◆ What you should do
Where a line contains the word "lines", copy that line from the records below.

==== Provided information ====

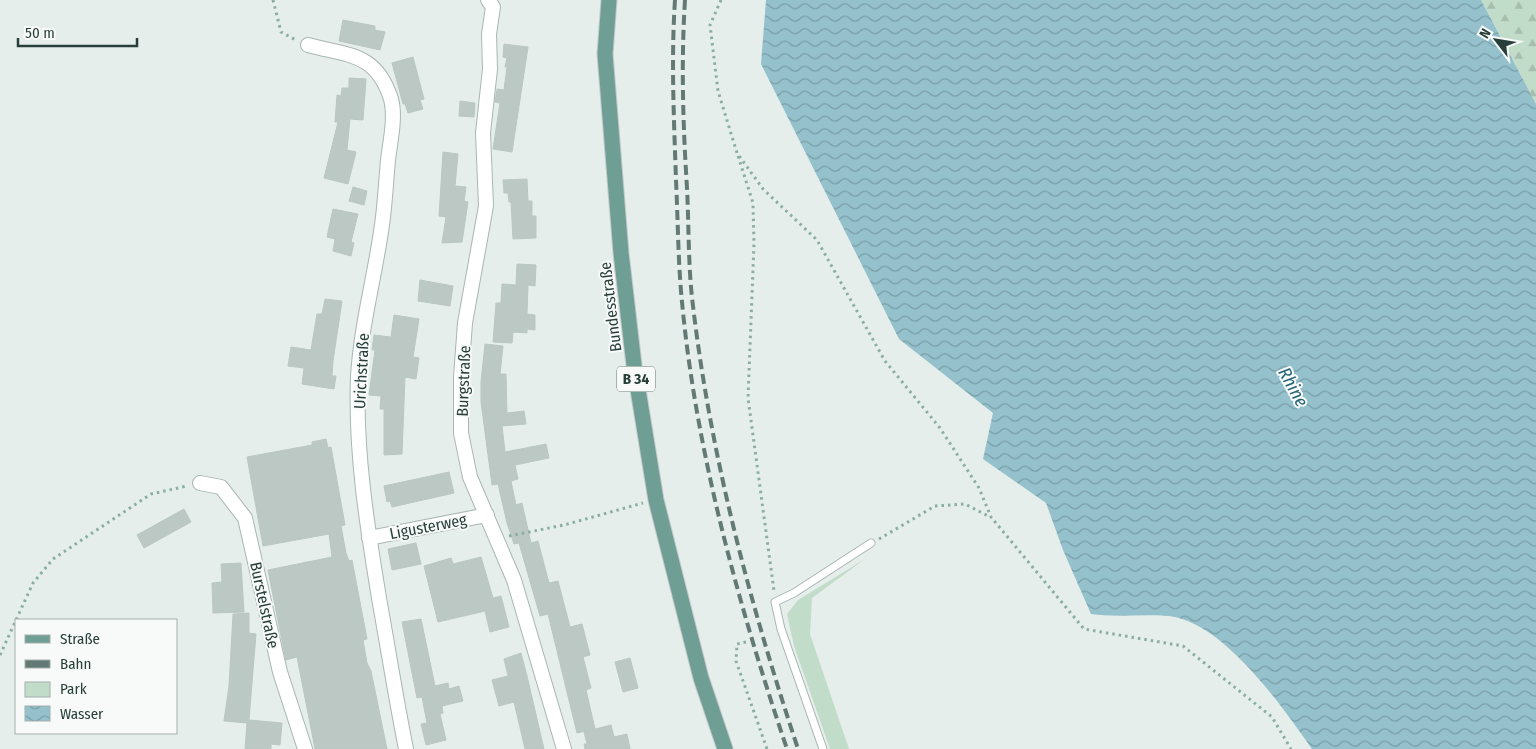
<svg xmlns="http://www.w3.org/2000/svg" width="1536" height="749" font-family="'Fira Sans Condensed',sans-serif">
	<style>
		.green { fill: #c2dcca }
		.forest { fill: url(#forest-firs) }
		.water { fill: url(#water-waves) }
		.building { fill: #bcc8c4; stroke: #b9c7c2 }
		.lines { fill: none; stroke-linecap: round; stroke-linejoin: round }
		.service-casing { stroke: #a9b6b2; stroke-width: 9 }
		.minor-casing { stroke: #a9b6b2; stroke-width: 16 }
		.primary-casing { stroke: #c3c9c8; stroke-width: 17 }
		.path { stroke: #8aaea4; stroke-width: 3; stroke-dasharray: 2.5 4; stroke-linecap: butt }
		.service { stroke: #fff; stroke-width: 7 }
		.minor { stroke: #fff; stroke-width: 14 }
		.primary { stroke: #6f9e94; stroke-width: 15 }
		.rail { stroke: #627974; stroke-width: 4; stroke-dasharray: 10 5; stroke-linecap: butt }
		.labels { text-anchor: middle; stroke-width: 4; stroke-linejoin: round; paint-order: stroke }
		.shield { fill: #f7faf9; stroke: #657673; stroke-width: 1 }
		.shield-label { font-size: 15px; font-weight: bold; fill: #273e39 }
		.street-label { font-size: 16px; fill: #273e39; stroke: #f7faf9 }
		.water-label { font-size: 18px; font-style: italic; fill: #266475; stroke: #f7faf9 }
	</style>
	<defs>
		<pattern id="forest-firs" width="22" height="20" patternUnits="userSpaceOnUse" patternTransform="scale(1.25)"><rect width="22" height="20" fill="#c2dcca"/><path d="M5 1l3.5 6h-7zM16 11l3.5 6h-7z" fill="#a7beae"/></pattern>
		<pattern id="water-waves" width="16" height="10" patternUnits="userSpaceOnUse" patternTransform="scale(1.25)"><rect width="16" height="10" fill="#94c1cc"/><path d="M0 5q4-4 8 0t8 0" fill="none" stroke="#799ea7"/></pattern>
	</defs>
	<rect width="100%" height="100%" fill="#e6eeeb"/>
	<!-- green -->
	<polygon class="green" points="865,559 812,598 810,634 849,749 830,749 794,646 787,614 798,600"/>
	<!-- forest -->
	<polygon class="forest" points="1481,0 1536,0 1536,104"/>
	<!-- water -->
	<path class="water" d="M766,0H1481L1536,104V749H1312C1282,706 1227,628 1175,617C1151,613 1118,618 1091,614L1063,550L1046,503L983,459L993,413L899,339L761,64Z"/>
	<!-- building -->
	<g class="building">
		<polygon points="343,20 375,26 375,30 385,32 380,50 339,41"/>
		<polygon points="504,44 528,47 512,152 493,149 500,103 495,102 497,89 504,90 507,67 505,67 507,58 503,57"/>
		<polygon points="413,57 424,99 420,100 423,109 408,113 405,104 403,104 392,63"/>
		<polygon points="349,78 366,79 363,120 350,119 347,150 356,152 348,184 324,178 338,122 335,122 337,95 341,96 342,88 349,88"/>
		<polygon points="460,101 475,103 474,117 459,116"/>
		<polygon points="443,152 458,154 455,186 466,187 464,201 468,202 462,242 442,243 446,217 439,216"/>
		<polygon points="527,179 528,201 532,201 532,216 536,216 536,238 513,239 511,202 509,202 508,193 504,193 503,180"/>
		<polygon points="353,187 367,191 364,205 349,201"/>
		<polygon points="333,209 358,214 351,242 354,243 351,256 333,251 335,239 327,237"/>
		<polygon points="517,264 536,265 535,286 528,285 527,314 535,315 535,330 527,329 527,333 513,332 512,343 493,342 496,303 501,303 502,284 516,285"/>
		<polygon points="420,280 453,286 450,306 418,301"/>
		<polygon points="325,299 342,301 333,361 332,376 336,376 334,389 302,384 304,368 288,366 291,347 311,350 317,314 322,314"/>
		<polygon points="394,315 419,319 413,357 419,358 416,379 405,377 402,454 384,455 384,409 380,409 381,396 369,395 375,350 372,350 374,335 391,337"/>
		<polygon points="485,344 503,346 500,374 506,374 507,413 524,411 526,424 502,426 505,452 546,444 549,458 515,465 518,479 511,481 516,505 522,503 531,543 538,541 549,583 558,581 570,627 582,624 590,655 583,657 591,688 586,690 595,729 577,733 548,614 540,616 519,543 514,544 507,523 498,484 492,485 481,402 481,382"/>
		<polygon points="326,439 328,448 331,447 345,525 341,526 346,553 349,561 352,560 367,639 363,640 367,663 371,671 387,749 315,749 297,657 286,660 280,631 268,570 332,557 329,534 263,546 247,457 312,445 312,442"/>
		<polygon points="449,472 454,493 392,507 390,501 387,502 384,486"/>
		<polygon points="184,509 191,522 144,548 137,535"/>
		<polygon points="416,543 421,564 392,570 388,549"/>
		<polygon points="481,557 493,598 501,596 509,627 490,632 485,611 438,622 424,566 451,558 453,564"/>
		<polygon points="241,563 244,612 213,613 212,583 222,582 221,564"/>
		<polygon points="249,613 249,633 256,634 249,720 282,723 280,745 271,744 271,749 245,749 247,723 224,721 229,686 233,614"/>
		<polygon points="421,619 435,686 448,683 449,689 459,686 463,701 442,706 443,713 440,714 446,740 426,745 421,724 427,723 422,697 417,698 402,622"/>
		<polygon points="521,653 527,676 544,749 525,749 514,702 499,706 492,680 508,676 504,659"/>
		<polygon points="630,658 638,688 623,692 615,662"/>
		<polygon points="611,725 614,737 627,734 630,749 585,749 584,744 587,744 584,732"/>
	</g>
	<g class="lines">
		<defs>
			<polyline id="service" points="823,749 781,629 775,602 794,593 871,543"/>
			<g id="minor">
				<polyline points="488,0 493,7 489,34 490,69 483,133 486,206 465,323 461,377 461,433 470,477 514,580 564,749"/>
				<path d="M308,45C348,56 376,52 391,99C396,117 390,142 388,160C386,182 385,204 382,225C375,276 361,325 358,377C355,451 367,525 379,598C388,648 396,699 406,749"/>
				<polyline points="200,483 221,487 245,518 280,672 305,749"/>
				<polyline points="369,538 487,515"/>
			</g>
			<polyline id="primary" points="609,0 605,54 621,253 634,365 656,500 701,678 725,749"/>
		</defs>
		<!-- service casing -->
		<use href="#service" class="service-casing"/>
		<!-- minor casing -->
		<use href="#minor" class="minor-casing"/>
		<!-- primary casing -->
		<use href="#primary" class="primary-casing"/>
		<!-- path -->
		<g class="path">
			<polyline points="273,0 281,32 296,40"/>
			<polyline points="721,0 710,25 718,91 737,153 763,189 817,240 885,361 940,428 979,488 991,517 1084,629 1183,646 1272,717 1291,749"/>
			<polyline points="738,156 753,203 754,244 748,398 774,591"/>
			<polyline points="509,536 564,525 643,503"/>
			<polyline points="879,539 935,506 965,504 990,517"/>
			<polyline points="746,642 737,644 736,661 767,749"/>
			<polyline points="0,655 33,583 53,559 151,494 187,486"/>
		</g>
		<!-- service -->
		<use href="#service" class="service"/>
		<!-- minor -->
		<use href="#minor" class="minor"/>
		<!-- primary -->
		<use href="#primary" class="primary"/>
		<!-- rail -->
		<g class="rail">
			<path d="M675,0C671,59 674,121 676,180C678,221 678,262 682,302C696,452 739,607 787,749"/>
			<path d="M685,0C681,62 683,126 687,188C689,227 688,267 693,306C711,458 750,604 798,749"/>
		</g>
	</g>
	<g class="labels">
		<!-- shield labels -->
		<rect class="shield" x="617" y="366.5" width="38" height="25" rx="4"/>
		<g class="shield-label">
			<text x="636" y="384">B 34</text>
		</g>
		<!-- street labels -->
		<g class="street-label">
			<text transform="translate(610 307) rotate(-97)" y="6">Bundesstraße</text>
			<text transform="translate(361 371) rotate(-87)" y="6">Urichstraße</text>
			<text transform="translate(463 381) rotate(-88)" y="6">Burgstraße</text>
			<text transform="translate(428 526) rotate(-11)" y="6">Ligusterweg</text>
			<text transform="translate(265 605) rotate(78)" y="6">Burstelstraße</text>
		</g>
		<!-- water labels -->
		<g class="water-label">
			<text transform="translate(1293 387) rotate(61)" y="6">Rhine</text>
		</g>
	</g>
	<!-- legend -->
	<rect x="15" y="619" width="162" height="115" fill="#f7faf9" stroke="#a4afac"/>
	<rect x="25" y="635" width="25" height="8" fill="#6f9e94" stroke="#a4afac"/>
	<text x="60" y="644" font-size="15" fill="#273e39">Straße</text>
	<rect x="25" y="660" width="25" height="8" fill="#627974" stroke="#a4afac"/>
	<text x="60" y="669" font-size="15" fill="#273e39">Bahn</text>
	<rect x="25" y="682" width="25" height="15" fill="#c2dcca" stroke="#a4afac"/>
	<text x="60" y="694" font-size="15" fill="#273e39">Park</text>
	<rect x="25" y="706" width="25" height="15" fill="url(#water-waves)" stroke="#a4afac"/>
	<text x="60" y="719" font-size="15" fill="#273e39">Wasser</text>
	<!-- north arrow -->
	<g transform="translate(1496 40) rotate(301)" stroke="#f7faf9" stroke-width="4" paint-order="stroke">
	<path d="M0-4L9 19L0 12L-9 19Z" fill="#273e39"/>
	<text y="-8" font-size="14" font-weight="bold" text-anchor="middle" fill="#273e39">N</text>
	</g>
	<!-- scale -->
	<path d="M18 38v8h119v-8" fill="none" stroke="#273e39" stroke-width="2.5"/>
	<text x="25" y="38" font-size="15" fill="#273e39" stroke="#f7faf9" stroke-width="4" paint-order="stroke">50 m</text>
</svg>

====

◆ Response box
		.lines { fill: none; stroke-linecap: round; stroke-linejoin: round }
	<g class="lines">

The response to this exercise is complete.